WHAT IS BEING ASKED: Your answer should be the lines below from the one holding "left back paw: (600, 607)" through the one holding "right elbow: (728, 531)", copied exactly and with nothing else.

== == ==

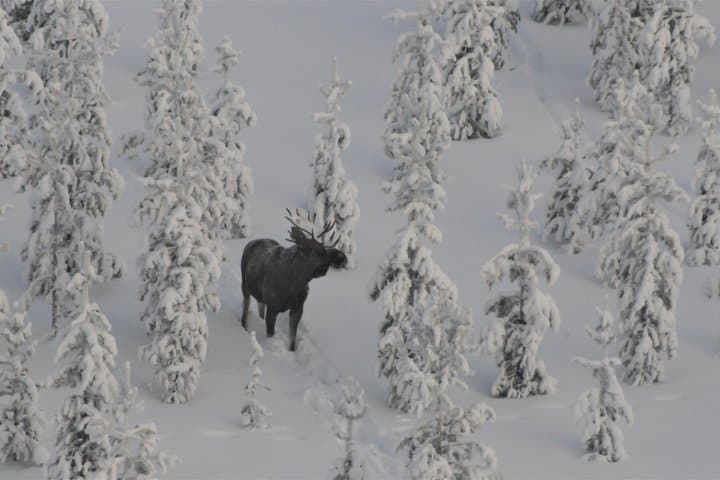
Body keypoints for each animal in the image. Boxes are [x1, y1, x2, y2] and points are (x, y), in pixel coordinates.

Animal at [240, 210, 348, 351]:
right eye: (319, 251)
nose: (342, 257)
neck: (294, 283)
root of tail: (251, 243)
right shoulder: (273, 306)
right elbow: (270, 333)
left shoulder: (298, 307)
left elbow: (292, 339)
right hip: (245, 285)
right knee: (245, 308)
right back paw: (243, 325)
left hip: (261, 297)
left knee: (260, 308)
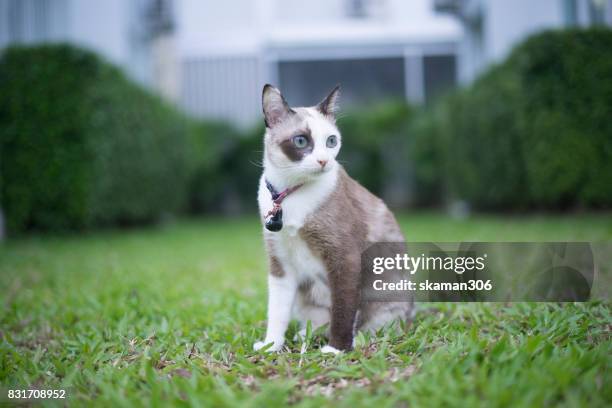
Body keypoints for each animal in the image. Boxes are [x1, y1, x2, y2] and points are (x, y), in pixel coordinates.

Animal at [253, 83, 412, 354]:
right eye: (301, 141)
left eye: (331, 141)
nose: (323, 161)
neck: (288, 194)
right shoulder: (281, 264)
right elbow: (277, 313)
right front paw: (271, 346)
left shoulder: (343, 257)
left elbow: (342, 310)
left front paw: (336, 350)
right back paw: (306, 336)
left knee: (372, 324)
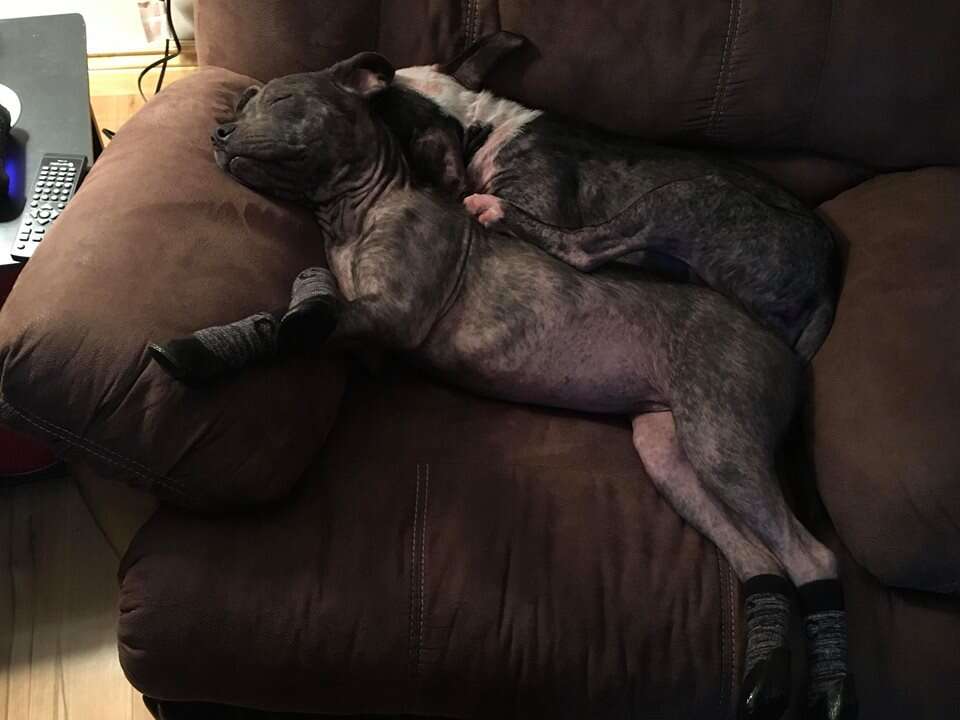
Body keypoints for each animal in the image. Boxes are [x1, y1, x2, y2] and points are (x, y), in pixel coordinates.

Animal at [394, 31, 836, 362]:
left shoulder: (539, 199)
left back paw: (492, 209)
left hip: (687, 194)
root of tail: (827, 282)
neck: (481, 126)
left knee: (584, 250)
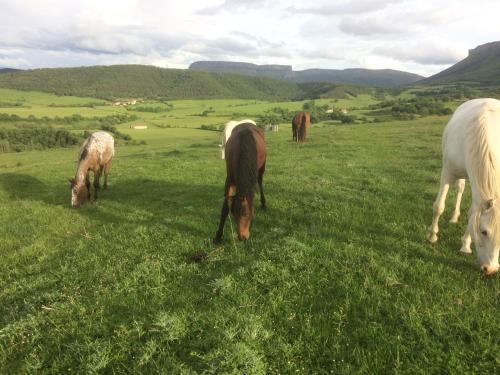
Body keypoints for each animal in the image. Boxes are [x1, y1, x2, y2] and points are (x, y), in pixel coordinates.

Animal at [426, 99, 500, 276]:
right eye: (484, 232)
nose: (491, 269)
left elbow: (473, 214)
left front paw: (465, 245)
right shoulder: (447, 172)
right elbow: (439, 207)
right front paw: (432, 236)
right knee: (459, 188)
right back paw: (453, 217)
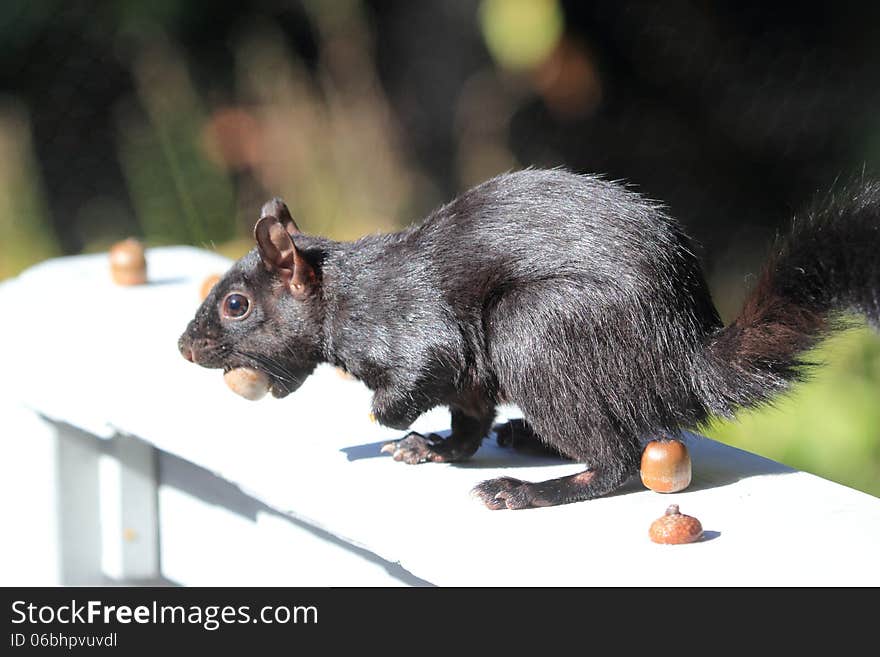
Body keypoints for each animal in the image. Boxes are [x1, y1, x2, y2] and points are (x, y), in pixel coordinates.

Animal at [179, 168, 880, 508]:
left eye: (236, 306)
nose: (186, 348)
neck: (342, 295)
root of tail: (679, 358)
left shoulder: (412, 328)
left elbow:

== == ==

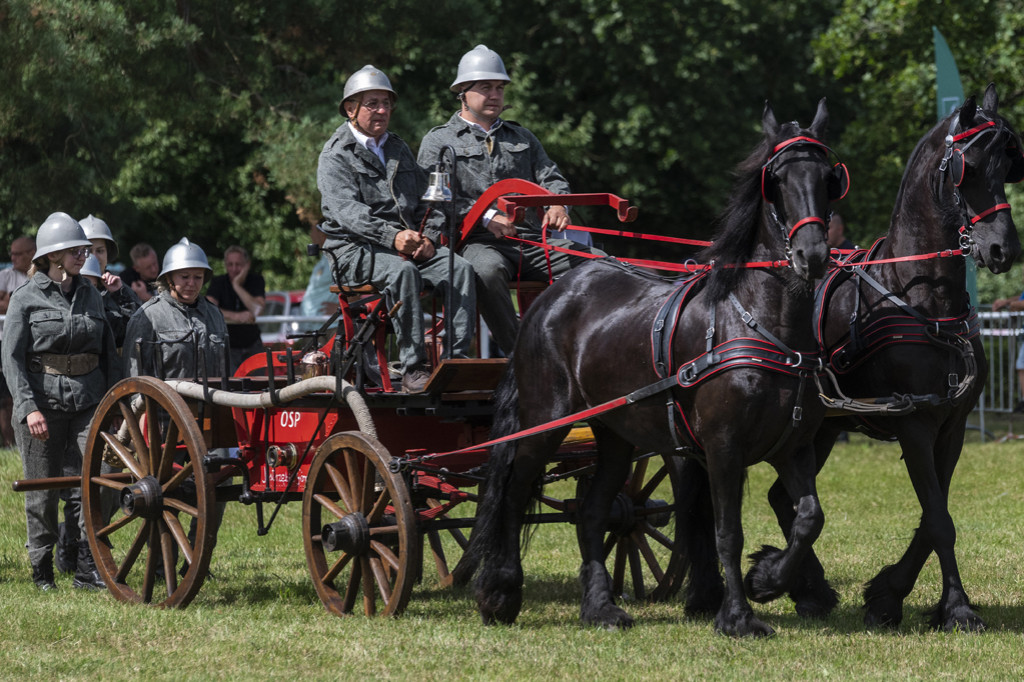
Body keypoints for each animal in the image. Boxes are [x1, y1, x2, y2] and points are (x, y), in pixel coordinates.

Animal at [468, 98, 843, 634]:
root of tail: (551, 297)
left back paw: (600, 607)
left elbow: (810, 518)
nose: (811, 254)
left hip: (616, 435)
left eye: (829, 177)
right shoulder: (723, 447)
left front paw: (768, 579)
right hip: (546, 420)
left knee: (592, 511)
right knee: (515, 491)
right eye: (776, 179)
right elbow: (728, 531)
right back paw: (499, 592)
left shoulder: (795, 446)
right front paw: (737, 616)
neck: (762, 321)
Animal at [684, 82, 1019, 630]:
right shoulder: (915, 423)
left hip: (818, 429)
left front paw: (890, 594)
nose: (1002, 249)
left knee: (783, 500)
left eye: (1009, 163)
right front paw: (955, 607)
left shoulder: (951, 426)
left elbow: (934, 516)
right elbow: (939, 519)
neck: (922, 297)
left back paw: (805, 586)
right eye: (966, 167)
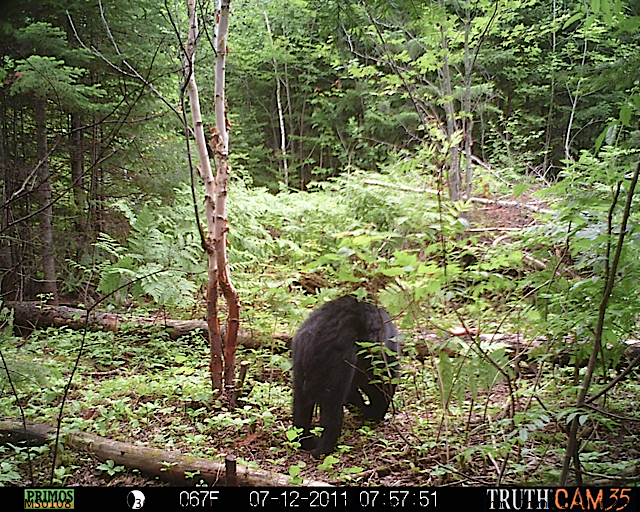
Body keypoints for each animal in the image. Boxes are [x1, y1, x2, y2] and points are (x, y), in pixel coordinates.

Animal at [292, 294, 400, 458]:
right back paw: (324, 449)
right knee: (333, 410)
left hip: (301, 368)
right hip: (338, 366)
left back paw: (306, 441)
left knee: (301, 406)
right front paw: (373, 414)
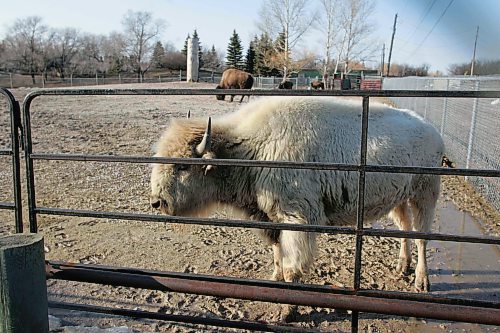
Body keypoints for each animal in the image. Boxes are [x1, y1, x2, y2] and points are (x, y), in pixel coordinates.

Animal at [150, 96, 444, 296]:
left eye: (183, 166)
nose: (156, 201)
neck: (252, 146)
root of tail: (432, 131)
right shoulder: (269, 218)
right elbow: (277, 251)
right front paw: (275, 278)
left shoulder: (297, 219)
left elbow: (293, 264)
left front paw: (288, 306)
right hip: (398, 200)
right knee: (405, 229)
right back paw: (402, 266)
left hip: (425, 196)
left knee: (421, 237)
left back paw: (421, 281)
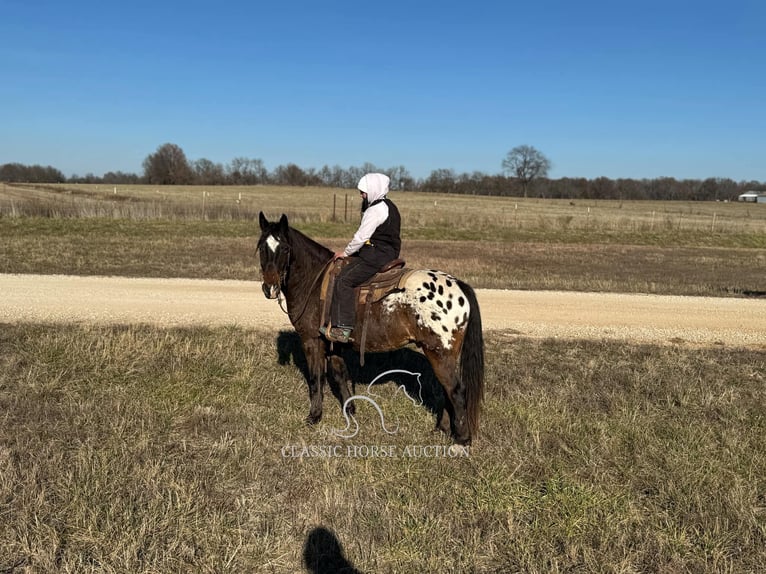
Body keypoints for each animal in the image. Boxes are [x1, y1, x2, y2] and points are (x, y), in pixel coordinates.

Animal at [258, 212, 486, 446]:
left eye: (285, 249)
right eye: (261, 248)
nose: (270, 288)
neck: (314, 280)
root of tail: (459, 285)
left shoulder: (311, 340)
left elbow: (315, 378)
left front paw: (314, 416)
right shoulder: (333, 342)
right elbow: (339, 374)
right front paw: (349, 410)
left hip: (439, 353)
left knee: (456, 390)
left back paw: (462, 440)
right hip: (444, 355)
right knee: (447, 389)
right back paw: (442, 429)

== == ==

RESULT OF THIS EXERCISE:
left back paw: (600, 607)
left elbow: (810, 518)
nose: (811, 254)
left hip: (616, 435)
left eye: (829, 177)
right shoulder: (723, 447)
left front paw: (768, 579)
right hip: (546, 420)
left knee: (592, 511)
right knee: (515, 491)
right eye: (776, 179)
right elbow: (728, 531)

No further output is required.